5.De rechtszaak bij het hof

5.1
Het hof heeft de volgende stukken ontvangen:
  • het beroepschrift van 28 december 2022 met bijlagen, en
  • een brief van mr. Kaya van 12 april 2023 met bijlagen.
5.2
De zitting bij het hof was op 20 april 2023. Aanwezig waren:
  • namens [verzoeker] zijn advocaat, en
  • de bewindvoerder.
[verzoeker] , de zoon en de dochter zijn niet naar de zitting gekomen.

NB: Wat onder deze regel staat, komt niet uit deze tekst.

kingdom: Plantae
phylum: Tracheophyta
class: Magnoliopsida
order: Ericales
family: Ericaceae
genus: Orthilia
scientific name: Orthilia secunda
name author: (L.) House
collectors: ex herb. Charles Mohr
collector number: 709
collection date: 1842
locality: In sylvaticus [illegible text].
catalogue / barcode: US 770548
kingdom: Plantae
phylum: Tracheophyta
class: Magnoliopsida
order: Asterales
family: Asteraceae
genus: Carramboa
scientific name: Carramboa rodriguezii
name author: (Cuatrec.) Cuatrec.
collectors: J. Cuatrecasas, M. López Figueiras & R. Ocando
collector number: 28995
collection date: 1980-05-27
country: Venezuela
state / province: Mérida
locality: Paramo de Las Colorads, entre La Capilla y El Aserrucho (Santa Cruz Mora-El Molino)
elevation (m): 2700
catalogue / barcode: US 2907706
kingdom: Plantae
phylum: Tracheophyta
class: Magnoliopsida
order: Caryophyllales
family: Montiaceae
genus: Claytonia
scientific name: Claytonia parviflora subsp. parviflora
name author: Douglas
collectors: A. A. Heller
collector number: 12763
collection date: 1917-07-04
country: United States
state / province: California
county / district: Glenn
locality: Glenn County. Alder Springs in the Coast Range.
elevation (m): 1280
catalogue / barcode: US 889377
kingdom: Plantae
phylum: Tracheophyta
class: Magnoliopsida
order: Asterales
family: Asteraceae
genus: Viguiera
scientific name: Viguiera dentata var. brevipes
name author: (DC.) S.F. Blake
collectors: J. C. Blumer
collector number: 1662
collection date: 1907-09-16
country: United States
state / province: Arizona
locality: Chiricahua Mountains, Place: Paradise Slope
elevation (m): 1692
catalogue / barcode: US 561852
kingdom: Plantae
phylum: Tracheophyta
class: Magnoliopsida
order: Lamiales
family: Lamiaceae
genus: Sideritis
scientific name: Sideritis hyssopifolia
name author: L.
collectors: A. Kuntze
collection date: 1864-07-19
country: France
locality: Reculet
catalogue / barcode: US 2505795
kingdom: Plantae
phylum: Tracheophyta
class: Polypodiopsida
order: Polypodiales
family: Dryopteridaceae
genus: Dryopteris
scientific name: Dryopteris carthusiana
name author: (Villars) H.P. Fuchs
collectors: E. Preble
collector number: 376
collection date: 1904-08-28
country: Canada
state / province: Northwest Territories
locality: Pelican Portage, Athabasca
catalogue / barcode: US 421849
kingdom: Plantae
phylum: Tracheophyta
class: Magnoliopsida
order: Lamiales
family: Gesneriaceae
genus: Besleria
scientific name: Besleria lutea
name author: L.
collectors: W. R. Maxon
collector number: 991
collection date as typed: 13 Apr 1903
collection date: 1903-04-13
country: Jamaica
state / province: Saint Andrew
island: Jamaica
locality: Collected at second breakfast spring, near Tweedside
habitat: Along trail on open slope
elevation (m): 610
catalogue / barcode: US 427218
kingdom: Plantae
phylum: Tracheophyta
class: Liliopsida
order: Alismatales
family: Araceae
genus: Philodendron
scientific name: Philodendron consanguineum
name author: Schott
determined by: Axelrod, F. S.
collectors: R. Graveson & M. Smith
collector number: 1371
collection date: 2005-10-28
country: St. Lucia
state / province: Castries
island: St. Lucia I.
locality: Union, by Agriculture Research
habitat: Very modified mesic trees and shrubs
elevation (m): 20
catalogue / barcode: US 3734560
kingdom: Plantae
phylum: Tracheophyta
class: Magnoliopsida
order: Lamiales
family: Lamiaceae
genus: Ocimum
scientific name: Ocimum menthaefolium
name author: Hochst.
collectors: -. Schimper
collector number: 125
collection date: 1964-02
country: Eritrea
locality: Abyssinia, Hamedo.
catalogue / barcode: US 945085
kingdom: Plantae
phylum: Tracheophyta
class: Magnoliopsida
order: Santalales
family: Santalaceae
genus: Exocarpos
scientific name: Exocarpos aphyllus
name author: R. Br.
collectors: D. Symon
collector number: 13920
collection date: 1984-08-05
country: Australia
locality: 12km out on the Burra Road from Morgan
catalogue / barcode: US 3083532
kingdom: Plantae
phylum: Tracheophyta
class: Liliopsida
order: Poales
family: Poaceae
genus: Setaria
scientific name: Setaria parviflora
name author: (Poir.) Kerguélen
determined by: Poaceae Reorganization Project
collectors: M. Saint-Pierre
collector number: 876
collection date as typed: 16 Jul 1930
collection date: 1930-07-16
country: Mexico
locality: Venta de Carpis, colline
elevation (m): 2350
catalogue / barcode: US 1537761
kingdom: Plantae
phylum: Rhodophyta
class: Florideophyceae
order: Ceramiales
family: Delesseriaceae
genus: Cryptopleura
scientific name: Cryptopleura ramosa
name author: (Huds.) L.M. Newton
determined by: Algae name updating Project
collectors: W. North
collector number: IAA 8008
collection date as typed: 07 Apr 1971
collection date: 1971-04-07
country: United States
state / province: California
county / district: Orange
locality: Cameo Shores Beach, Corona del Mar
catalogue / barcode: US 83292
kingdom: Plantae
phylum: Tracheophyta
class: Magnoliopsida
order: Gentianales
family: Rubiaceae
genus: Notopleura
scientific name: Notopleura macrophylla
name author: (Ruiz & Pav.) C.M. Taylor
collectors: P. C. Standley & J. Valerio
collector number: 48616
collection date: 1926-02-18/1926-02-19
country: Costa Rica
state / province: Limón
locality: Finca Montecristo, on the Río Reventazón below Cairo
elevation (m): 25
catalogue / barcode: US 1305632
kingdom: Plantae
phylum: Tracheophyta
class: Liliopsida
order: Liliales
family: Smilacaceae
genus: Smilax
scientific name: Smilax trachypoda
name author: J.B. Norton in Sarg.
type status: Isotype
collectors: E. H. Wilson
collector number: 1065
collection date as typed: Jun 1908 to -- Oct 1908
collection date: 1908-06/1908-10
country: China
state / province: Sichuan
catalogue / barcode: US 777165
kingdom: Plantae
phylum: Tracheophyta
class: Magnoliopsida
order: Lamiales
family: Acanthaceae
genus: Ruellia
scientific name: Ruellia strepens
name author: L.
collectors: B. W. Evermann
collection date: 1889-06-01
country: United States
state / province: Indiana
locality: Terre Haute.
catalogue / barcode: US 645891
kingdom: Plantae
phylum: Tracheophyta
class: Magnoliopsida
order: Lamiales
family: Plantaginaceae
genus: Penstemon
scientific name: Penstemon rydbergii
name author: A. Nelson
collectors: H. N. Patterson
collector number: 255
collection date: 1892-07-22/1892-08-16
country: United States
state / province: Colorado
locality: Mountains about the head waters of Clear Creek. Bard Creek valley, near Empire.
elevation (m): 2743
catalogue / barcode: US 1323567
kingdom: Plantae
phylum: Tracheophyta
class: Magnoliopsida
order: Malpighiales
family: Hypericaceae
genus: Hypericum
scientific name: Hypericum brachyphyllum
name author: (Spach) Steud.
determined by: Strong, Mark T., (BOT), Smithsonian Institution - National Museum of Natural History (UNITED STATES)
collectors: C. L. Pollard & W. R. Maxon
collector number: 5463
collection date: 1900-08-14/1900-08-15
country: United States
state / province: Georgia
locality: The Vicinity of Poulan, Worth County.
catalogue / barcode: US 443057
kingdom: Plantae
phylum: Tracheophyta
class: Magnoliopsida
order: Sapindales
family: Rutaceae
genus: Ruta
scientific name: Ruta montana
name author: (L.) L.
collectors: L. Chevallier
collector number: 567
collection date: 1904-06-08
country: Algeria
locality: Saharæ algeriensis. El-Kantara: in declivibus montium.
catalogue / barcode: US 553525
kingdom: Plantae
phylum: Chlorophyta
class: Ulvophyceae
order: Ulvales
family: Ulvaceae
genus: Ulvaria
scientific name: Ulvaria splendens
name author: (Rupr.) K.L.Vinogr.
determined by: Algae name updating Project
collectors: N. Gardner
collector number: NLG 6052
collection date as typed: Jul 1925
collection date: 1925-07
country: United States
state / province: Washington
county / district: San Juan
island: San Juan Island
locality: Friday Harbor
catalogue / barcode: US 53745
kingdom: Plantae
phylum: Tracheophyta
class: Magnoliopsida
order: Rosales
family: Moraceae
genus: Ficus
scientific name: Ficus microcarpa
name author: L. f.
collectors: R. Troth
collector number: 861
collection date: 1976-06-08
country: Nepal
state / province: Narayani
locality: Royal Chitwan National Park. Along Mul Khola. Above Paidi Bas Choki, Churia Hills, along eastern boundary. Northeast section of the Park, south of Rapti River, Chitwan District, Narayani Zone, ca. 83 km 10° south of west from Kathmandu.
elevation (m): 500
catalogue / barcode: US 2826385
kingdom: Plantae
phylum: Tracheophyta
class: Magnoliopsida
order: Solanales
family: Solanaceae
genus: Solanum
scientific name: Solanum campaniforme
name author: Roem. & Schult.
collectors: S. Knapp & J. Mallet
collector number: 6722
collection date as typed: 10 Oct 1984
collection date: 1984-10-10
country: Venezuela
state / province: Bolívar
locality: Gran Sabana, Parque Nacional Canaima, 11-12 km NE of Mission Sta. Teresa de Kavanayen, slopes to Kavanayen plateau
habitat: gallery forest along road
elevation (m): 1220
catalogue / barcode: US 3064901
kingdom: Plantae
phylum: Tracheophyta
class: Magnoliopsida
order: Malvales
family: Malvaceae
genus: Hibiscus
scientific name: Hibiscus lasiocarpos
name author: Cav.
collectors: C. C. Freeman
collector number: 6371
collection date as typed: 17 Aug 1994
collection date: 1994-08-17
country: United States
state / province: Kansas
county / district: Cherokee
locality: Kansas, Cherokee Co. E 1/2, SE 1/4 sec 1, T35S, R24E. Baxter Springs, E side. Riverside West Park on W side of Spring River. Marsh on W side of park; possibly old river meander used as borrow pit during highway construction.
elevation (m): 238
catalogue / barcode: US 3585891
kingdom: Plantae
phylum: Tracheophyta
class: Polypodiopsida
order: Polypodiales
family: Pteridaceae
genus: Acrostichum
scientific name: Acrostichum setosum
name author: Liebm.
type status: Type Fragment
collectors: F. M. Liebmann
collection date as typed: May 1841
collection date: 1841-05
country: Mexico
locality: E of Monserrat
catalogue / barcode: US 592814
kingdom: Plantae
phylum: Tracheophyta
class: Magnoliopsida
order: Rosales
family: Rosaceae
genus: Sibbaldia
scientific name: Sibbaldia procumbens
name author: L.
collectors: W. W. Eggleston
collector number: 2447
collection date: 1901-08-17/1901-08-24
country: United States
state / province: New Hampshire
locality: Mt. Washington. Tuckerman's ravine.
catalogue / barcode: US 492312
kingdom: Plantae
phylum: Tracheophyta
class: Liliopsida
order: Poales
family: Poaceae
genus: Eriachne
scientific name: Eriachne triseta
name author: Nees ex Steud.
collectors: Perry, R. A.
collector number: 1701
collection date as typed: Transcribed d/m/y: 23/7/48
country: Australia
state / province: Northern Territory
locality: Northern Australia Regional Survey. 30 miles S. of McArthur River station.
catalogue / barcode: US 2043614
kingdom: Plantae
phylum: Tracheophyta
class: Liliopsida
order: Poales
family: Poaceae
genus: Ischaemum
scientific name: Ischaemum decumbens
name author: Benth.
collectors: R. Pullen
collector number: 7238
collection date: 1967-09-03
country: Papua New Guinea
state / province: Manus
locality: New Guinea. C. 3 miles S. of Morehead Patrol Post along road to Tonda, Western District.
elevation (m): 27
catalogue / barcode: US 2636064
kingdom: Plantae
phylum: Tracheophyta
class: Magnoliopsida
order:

6.De redenen voor de beslissing

6.1
Het hof is van oordeel dat de beslissing van de kantonrechter moet blijven gelden. Hierna zal het hof uitleggen waarom het hof het eens is met de beslissing van de kantonrechter.
6.2
In de wet staat dat de kantonrechter het bewind kan opheffen indien het bewind niet meer noodzakelijk is of voortzetting van het bewind niet zinvol is gebleken. Dat staat in artikel 1:449 lid 2 van het Burgerlijk Wetboek.
6.3
Uit de beschikking van 28 januari 2016 blijkt dat de goederen van [verzoeker] onder bewind zijn gesteld vanwege de lichamelijke of geestelijke toestand van [verzoeker] . Tegen die beschikking is geen hoger beroep ingesteld en daardoor is die beschikking definitief geworden. Daarmee staat vast dat de lichamelijke of geestelijke toestand van [verzoeker] de grondslag was voor het bewind.
6.4
Het hof is van oordeel dat [verzoeker] op geen enkele wijze heeft onderbouwd dat zijn lichamelijke of geestelijke toestand zodanig is veranderd, dat het bewind niet meer noodzakelijk is. Dit lag wel op zijn weg, omdat hij opheffing van het bewind verzoekt. Ook is niet gebleken dat voortzetting van het bewind niet zinvol is.
6.5
Namens [verzoeker] is in hoger beroep naar voren gebracht dat hij zijn schulden heeft afbetaald en dat hij geen nieuwe schulden heeft gemaakt. De bewindvoerder heeft op de zitting bij het hof echter gezegd dat [verzoeker] wel nieuwe schulden heeft gemaakt. Volgens de bewindvoerder belt [verzoeker] haar wekelijks op omdat hij (bovenop zijn leefgeld van € 100,- per week) extra geld wil hebben om leningen terug te betalen en gaat het daarbij om grote bedragen. De bewindvoerder heeft gezegd dat zij ook rechtstreeks wordt gebeld door mensen die zeggen dat zij nog geld van [verzoeker] krijgen, bijvoorbeeld door eigenaars van cafetaria die zeggen dat [verzoeker] gokschulden heeft. Het hof vindt het daarom niet aannemelijk dat [verzoeker] op dit moment zelf goed voor zijn geldzaken kan zorgen.
6.6
Het hof vindt verder van belang dat de bewindvoerder heeft gezegd dat het bewind uit te voeren is. Volgens haar reageert [verzoeker] wel eens boos of bedreigend als zij hem geen extra geld wil geven, maar draait hij uiteindelijk bij. Het hof is daarom van oordeel dat het bewind nog steeds noodzakelijk en zinvol is.
6.7
Kortom, het hof is van oordeel dat de beslissing van de kantonrechter moet blijven gelden. Het hof zal die beslissing daarom bekrachtigen.

7.De beslissing

Het hof:
bekrachtigt de beschikking van de kantonrechter in de rechtbank Overijssel, zittingsplaats Almelo, van 28 september 2022.
Deze beschikking is gegeven door mrs. M.H.F. van Vugt, R. Feunekes en I.G.M.T. Weijers-van der Marck, bijgestaan door mr. K.A.M. Oude Vrielink, griffier. De beschikking is in het openbaar uitgesproken op 25 mei 2023.